Macular degeneration is a common eye condition that affects your center of vision. It makes it difficult to recognize faces, drive, or do work that requires detail. It usually affects people over the age of 60, making it one of the most prevalent causes of loss of eyesight in that demographic.
Like many eye conditions, macular degeneration usually develops gradually and only shows symptoms when it is advanced. The condition causes issues with the center of vision, the changes happening so slowly that you can miss them.
Macular degeneration is an eye ailment that affects the function of the macula. The macula is a small part of the retina that helps you attain central vision. The disease affects it by causing abnormal growth under it, leading to poor function and eventually to complete deterioration.
Macular degeneration comes in two main forms, wet and dry. Wet or exudative macular degeneration is sometimes the final stage of dry or atrophic macular degeneration. However, this advancement from dry to wet is rare.
Wet macular degeneration is so named because of the nature of its development. The eye's structures work with blood vessels that help supply oxygen and nutrients. These spread out under the structure, including the retina and the macula.

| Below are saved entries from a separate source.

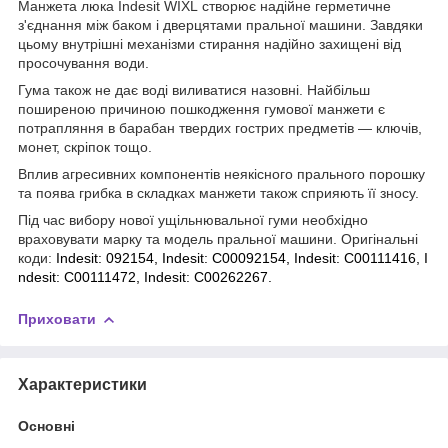
Манжета люка Indesit WIXL створює надійне герметичне
з'єднання між баком і дверцятами пральної машини. Завдяки
цьому внутрішні механізми стирання надійно захищені від
просочування води.
Гума також не дає воді виливатися назовні. Найбільш
поширеною причиною пошкодження гумової манжети є
потрапляння в барабан твердих гострих предметів — ключів,
монет, скріпок тощо.
Вплив агресивних компонентів неякісного прального порошку
та поява грибка в складках манжети також сприяють її зносу.
Під час вибору нової ущільнювальної гуми необхідно
враховувати марку та модель пральної машини. Оригінальні
коди:
Indesit:
092154,
Indesit:
C00092154,
Indesit:
C00111416,
I
ndesit:
C00111472,
Indesit:
C00262267.
Приховати
Характеристики
Основні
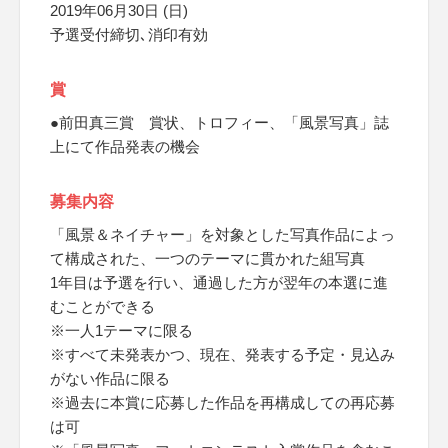
2019年06月30日 (日)
予選受付締切､消印有効
賞
●前田真三賞 賞状、トロフィー、「風景写真」誌
上にて作品発表の機会
募集内容
「風景＆ネイチャー」を対象とした写真作品によっ
て構成された、一つのテーマに貫かれた組写真
1年目は予選を行い、通過した方が翌年の本選に進
むことができる
※一人1テーマに限る
※すべて未発表かつ、現在、発表する予定・見込み
がない作品に限る
※過去に本賞に応募した作品を再構成しての再応募
は可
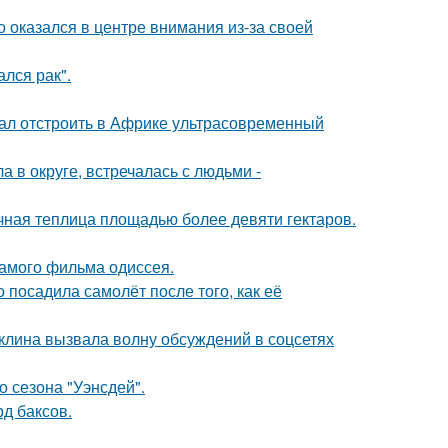
о оказался в центре внимания из-за своей
лся рак".
щал отстроить в Африке ультрасовременный
 в округе, встречалась с людьми -
чная теплица площадью более девяти гектаров.
самого фильма одиссея.
 посадила самолёт после того, как её
клина вызвала волну обсуждений в соцсетях
 сезона "Уэнсдей".
д баксов.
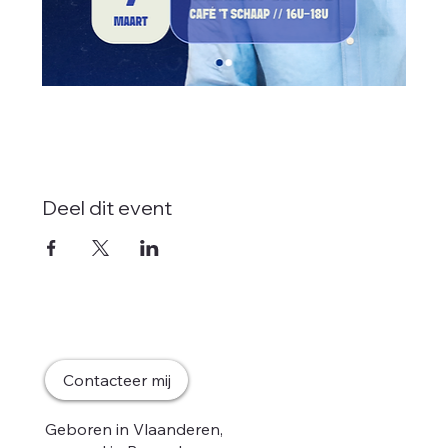
Deel dit event
Home
Contacteer mij
Mijn gedacht
Nieuws
Geboren in Vlaanderen,
Ontmoet mij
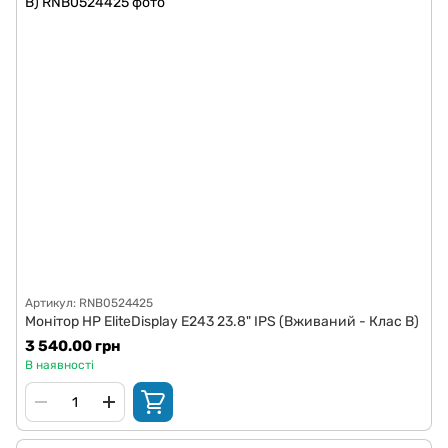
Артикул: RNB0524425
Монітор HP EliteDisplay E243 23.8" IPS (Вживаний - Клас B)
3 540.00 грн
В наявності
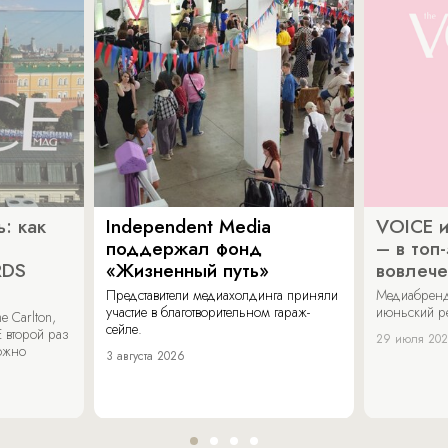
: как
Independent Media
VOICE и
поддержал фонд
– в топ
RDS
«Жизненный путь»
вовлече
Представители медиахолдинга приняли
Медиабренд
участие в благотворительном гараж-
июньский р
 Carlton,
сейле.
 второй раз
29 июля 20
можно
3 августа 2026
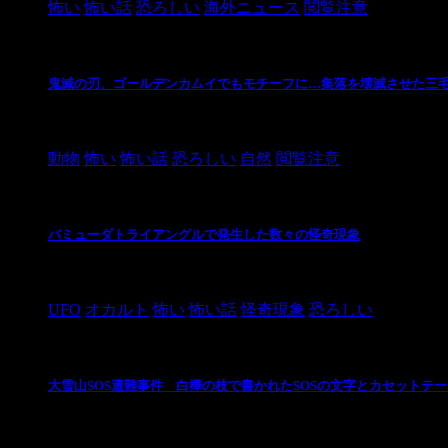
怖い
怖い話
恐ろしい
海外ニュース
閲覧注意
鬼滅の刃、ゴールデンカムイでもモチーフに…集落を壊滅させた三
2021/3/3
動物
怖い
怖い話
恐ろしい
自然
閲覧注意
バミューダトライアングルで発生した数々の怪奇現象
2024/10/28
UFO
オカルト
怖い
怖い話
怪奇現象
恐ろしい
大雪山SOS遭難事件 白樺の枝で書かれたSOSの文字とカセットテ
2024/10/20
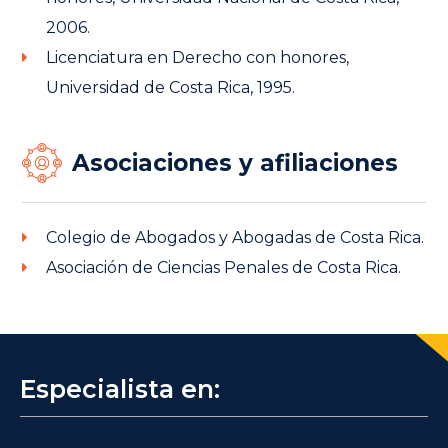
2006.
Licenciatura en Derecho con honores,
Universidad de Costa Rica, 1995.
Asociaciones y afiliaciones
Colegio de Abogados y Abogadas de Costa Rica.
Asociación de Ciencias Penales de Costa Rica.
Especialista en:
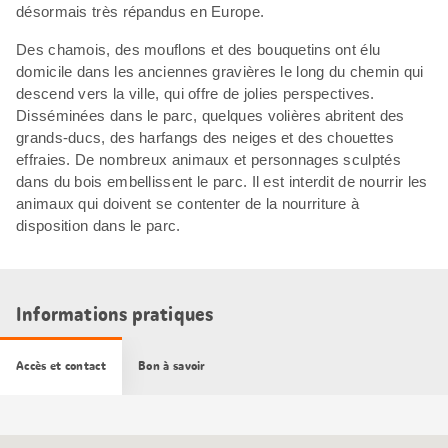
désormais très répandus en Europe.
Des chamois, des mouflons et des bouquetins ont élu
domicile dans les anciennes gravières le long du chemin qui
descend vers la ville, qui offre de jolies perspectives.
Disséminées dans le parc, quelques volières abritent des
grands-ducs, des harfangs des neiges et des chouettes
effraies. De nombreux animaux et personnages sculptés
dans du bois embellissent le parc. Il est interdit de nourrir les
animaux qui doivent se contenter de la nourriture à
disposition dans le parc.
Informations pratiques
Accès et contact
Bon à savoir
Carte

However, your eye develops abnormal blood vessels under the macula in wet macular degeneration. These begin to affect the function as they keep growing. After some time, they leak blood and fluids under the macula. As the fluid builds up, the macula's function fails, and then you start to see the symptoms of the condition.

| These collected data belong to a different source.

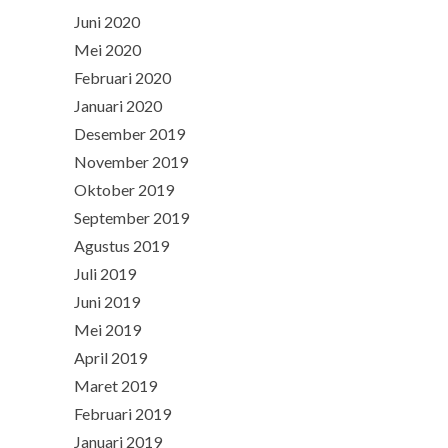
Juni 2020
Mei 2020
Februari 2020
Januari 2020
Desember 2019
November 2019
Oktober 2019
September 2019
Agustus 2019
Juli 2019
Juni 2019
Mei 2019
April 2019
Maret 2019
Februari 2019
Januari 2019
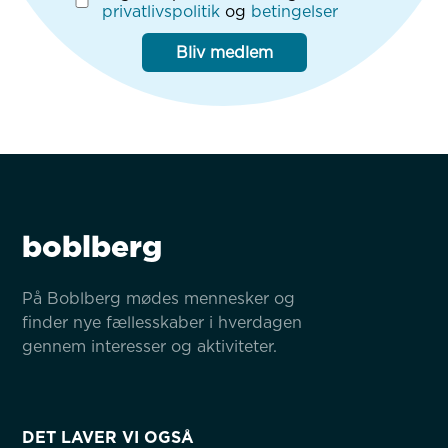
privatlivspolitik
og
betingelser
Bliv medlem
boblberg
På Boblberg mødes mennesker og 
finder nye fællesskaber i hverdagen 
gennem interesser og aktiviteter.
DET LAVER VI OGSÅ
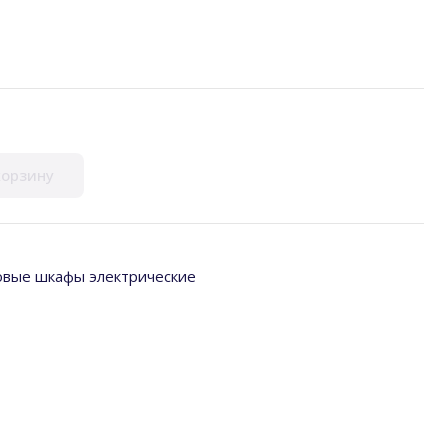
корзину
овые шкафы электрические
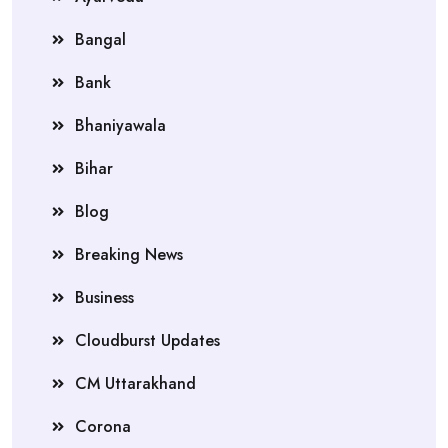
Bangal
Bank
Bhaniyawala
Bihar
Blog
Breaking News
Business
Cloudburst Updates
CM Uttarakhand
Corona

Atrophic macular degeneration also takes its name from its mode of development. Unlike the exudative form, this one does not involve abnormal blood vessels; instead, abnormal growth in the macula leads to its deterioration.
The leading cause of the atrophic form is the accumulation of deposits called drusen. These may be present in your eye and cause no issues. However, having them puts you at a higher risk of developing macular degeneration. When these drusen build up, they cause the macula to thin so much that it cannot provide a visual signal.

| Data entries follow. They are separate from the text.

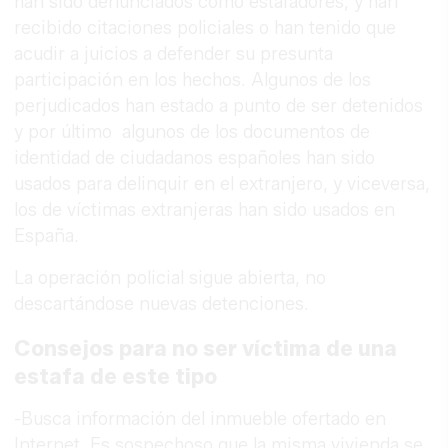
han sido denunciados como estafadores, y han
recibido citaciones policiales o han tenido que
acudir a juicios a defender su presunta
participación en los hechos. Algunos de los
perjudicados han estado a punto de ser detenidos
y por último algunos de los documentos de
identidad de ciudadanos españoles han sido
usados para delinquir en el extranjero, y viceversa,
los de víctimas extranjeras han sido usados en
España.
La operación policial sigue abierta, no
descartándose nuevas detenciones.
Consejos para no ser víctima de una
estafa de este tipo
-Busca información del inmueble ofertado en
Internet. Es sospechoso que la misma vivienda se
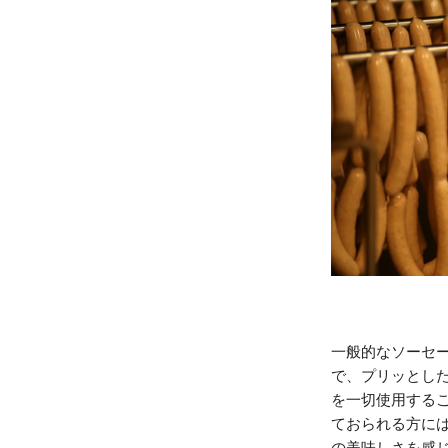
一般的なソーセ
で、プリッとし
を一切使用する
ておられる方に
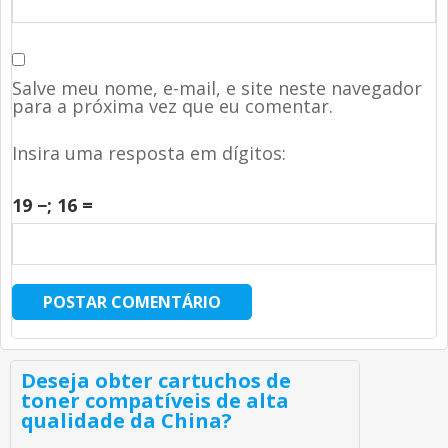
Salve meu nome, e-mail, e site neste navegador
para a próxima vez que eu comentar.
Insira uma resposta em dígitos:
19 −
; 16 =
Deseja obter cartuchos de
toner compatíveis de alta
qualidade da China?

Exudative macular degeneration does not advance in stages as the atrophic form. It appears quickly and advances just as fast, requiring quick intervention to mitigate the damage. Atrophic macular degeneration, on the other hand, develops through three main stages:
Advanced or late-stage
As mentioned earlier, these two forms differ in their development. Wet macular degeneration develops from abnormal blood vessels, while the atrophic form develops from drusen deposits.
Dry macular degeneration is much more prevalent than the exudative form. Dry macular degeneration affects about 85 to 90 percent of all people with macular degeneration, while the wet form affects only 10 to 15 percent.